I pull an X-ray out of my hand lugga
ge.
‘What’s this?’
‘The answer to your question.’
The security officer takes the X-ray, turns toward the window, and holds it up to the light. There is a shiny object in the middle of the negative.
‘That’s funny,’ he says, scratching his head, ‘it looks like a bullet.’
I am a survivor. I have a bullet lodged in my chest, even with my heart, but on the right side. It is henceforth an integral part of my organism. I can’t feel it, but it is indeed present, embedded in my thorax.
How did it get there? It all started on April 13, 1978. The bus that was taking us home from school was stopped in the suburbs of Beirut – at the Galerie Semaan-Chiyah highway – by a group of young people in combat uniforms who were selling their party’s newspaper to drivers. I remember the scene clearly:
‘Do you want one?’ the militiaman asks the bus driver.
‘No thank you,’ he replies, shaking his head.
‘Everyone buys one,’ the militiaman replies.
‘You aren’t actually going to sell your rag to schoolchildren?’
‘What? Say that again, you son-of-a-bitch.’
Sitting at the back of the bus, I straighten up in my seat and watch the militiaman raise his index finger, challenging him.

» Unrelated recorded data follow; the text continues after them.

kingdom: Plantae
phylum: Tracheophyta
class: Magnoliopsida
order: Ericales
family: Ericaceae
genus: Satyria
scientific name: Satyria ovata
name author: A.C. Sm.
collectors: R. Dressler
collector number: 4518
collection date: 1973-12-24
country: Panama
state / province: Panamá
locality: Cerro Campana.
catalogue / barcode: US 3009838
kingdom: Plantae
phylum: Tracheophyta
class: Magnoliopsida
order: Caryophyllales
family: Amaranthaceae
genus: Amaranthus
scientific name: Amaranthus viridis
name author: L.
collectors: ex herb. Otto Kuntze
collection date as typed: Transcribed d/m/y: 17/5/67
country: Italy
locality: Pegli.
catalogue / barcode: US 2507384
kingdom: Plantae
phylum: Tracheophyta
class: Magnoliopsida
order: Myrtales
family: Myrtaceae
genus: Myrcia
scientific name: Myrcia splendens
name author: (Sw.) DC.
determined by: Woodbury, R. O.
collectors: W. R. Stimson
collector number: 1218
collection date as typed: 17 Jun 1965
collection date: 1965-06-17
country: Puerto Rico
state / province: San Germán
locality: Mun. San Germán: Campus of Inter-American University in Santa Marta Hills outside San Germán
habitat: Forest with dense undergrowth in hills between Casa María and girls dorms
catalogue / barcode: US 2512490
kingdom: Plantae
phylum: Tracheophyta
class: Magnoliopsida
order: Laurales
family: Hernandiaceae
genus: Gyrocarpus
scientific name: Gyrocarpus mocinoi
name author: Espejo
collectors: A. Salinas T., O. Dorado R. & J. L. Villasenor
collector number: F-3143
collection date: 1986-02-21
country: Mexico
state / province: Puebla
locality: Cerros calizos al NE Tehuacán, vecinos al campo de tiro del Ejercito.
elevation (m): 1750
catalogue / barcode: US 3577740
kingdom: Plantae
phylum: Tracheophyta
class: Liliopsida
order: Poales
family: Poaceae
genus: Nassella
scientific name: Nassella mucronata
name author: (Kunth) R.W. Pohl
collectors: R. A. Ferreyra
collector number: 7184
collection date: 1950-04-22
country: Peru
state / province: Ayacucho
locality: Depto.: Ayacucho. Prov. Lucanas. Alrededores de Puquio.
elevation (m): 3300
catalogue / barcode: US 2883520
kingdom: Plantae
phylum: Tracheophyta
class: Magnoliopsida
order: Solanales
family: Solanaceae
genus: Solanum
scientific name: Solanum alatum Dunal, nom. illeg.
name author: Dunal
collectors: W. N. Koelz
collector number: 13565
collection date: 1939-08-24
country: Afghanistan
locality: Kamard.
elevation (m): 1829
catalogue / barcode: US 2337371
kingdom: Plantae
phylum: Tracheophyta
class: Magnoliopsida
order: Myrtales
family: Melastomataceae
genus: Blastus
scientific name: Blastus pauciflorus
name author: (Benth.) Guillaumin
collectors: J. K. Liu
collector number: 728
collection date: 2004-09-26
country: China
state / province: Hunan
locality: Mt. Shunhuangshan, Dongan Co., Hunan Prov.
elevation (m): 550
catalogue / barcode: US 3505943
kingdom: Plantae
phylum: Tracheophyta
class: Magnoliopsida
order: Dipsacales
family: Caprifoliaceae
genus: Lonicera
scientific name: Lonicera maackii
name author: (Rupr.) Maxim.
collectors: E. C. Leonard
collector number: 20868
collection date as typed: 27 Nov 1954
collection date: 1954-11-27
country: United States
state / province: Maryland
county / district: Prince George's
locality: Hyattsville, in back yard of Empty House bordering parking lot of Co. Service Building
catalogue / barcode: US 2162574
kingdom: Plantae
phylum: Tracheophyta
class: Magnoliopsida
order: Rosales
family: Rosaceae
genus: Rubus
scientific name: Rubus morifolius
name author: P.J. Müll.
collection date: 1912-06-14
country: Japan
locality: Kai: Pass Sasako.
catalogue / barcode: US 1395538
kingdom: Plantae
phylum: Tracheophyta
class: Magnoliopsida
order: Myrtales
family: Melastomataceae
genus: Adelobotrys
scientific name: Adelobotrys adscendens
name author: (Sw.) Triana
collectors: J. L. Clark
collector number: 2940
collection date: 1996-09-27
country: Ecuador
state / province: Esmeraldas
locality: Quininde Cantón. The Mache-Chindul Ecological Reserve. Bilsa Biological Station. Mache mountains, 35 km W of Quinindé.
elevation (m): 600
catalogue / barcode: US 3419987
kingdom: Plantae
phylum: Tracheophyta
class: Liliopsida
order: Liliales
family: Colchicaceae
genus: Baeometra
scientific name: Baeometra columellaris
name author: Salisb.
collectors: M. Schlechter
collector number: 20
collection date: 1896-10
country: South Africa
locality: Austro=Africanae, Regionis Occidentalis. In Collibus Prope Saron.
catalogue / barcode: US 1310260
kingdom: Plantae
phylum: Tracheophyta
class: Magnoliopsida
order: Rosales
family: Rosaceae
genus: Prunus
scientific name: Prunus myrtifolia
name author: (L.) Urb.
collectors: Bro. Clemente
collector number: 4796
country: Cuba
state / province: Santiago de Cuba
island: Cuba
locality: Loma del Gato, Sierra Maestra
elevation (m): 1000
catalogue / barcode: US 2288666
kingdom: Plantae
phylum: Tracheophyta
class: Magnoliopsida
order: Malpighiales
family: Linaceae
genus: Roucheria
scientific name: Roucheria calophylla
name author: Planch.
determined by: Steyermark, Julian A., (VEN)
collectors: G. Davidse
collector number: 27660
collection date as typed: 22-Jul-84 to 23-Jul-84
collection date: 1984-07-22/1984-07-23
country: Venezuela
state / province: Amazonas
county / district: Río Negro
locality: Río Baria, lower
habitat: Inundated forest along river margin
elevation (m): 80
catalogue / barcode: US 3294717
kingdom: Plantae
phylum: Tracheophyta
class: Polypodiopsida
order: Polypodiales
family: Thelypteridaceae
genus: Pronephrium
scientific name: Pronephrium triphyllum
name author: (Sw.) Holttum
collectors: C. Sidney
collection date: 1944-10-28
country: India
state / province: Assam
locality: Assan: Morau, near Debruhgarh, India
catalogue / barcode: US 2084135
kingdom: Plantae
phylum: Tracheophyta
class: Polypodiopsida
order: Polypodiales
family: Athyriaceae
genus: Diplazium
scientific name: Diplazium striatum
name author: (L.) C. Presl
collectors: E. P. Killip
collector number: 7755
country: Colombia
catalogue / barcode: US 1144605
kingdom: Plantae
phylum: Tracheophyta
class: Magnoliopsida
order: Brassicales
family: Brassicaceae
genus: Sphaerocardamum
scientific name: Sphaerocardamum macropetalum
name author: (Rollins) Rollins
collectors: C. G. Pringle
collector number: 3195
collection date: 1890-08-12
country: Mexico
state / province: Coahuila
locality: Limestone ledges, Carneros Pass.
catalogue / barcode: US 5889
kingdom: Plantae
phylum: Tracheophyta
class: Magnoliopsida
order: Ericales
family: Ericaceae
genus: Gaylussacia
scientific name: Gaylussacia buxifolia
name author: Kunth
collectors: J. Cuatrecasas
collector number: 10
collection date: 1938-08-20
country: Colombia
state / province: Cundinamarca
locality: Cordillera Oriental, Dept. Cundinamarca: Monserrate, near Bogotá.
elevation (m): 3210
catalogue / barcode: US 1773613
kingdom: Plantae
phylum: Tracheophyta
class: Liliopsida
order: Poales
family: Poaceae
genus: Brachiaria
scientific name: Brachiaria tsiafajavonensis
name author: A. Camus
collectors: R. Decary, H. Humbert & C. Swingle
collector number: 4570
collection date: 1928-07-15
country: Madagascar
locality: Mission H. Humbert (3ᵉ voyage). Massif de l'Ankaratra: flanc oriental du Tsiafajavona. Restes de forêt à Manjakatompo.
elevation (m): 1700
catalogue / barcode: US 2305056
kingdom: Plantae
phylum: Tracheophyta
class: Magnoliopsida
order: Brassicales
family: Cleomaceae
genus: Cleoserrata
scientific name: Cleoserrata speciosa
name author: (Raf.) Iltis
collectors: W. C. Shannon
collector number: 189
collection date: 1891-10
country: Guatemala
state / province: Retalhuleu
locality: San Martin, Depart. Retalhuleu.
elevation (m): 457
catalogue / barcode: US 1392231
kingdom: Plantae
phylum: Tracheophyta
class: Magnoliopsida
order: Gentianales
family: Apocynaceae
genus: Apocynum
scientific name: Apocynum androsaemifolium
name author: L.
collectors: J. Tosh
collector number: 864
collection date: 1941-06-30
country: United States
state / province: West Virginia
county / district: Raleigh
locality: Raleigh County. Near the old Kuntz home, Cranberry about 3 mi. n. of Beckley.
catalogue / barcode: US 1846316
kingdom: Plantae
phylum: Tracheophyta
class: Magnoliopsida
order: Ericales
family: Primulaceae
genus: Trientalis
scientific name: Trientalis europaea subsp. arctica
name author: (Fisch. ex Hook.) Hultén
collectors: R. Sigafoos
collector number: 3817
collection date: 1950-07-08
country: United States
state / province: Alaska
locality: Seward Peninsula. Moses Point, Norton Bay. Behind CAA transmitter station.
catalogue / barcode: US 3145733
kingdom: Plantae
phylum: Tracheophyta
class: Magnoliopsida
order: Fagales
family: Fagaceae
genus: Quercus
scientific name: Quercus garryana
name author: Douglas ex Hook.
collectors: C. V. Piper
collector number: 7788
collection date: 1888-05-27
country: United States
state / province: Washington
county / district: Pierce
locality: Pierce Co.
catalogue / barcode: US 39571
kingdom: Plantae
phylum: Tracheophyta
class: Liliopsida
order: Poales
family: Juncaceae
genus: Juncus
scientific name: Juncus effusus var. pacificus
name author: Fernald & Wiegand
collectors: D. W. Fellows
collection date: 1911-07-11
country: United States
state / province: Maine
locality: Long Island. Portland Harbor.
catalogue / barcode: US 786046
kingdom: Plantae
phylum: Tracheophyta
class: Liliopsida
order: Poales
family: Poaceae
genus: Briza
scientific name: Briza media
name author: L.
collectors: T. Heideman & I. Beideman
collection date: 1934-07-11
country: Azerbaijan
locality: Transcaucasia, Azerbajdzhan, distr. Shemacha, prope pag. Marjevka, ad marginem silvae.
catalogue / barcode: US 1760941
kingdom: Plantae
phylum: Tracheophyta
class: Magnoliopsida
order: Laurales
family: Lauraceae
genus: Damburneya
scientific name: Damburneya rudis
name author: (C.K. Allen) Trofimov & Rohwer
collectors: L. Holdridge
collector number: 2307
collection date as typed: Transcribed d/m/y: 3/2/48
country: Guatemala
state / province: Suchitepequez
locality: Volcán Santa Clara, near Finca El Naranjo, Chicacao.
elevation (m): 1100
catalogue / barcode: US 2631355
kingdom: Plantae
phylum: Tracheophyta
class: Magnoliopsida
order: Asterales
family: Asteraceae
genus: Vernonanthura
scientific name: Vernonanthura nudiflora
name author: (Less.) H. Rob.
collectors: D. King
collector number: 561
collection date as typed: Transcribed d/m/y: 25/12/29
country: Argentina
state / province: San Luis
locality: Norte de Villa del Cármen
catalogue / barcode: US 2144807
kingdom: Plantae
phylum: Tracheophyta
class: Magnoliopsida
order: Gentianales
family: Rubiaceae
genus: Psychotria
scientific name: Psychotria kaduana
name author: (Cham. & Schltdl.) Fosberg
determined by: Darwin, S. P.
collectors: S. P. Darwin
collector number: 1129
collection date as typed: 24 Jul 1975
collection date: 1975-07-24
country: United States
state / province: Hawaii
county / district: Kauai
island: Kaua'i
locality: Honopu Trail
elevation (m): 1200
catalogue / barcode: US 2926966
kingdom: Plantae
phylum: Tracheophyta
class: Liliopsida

Losing patience, the driver speeds away. He drives past the young man who, enraged, opens fire. A shower of projectiles hits the body of the vehicle. A bullet pierces through the seatback of the bench I am sitting on and ends its flight in my thorax. Blood spews from me in the midst of screams. The windshield shatters. I pass out … A few hours pass before I open my eyes again, at the Hôtel-Dieu de France. I am lying on the operating table, beneath a blinding cross-shaped spotlight. A surgeon and two nurses are bustling around me.
‘Your son is out of danger, but we weren’t able to remove the bullet.’
‘Will he live?’ my mother asks in a worried voice.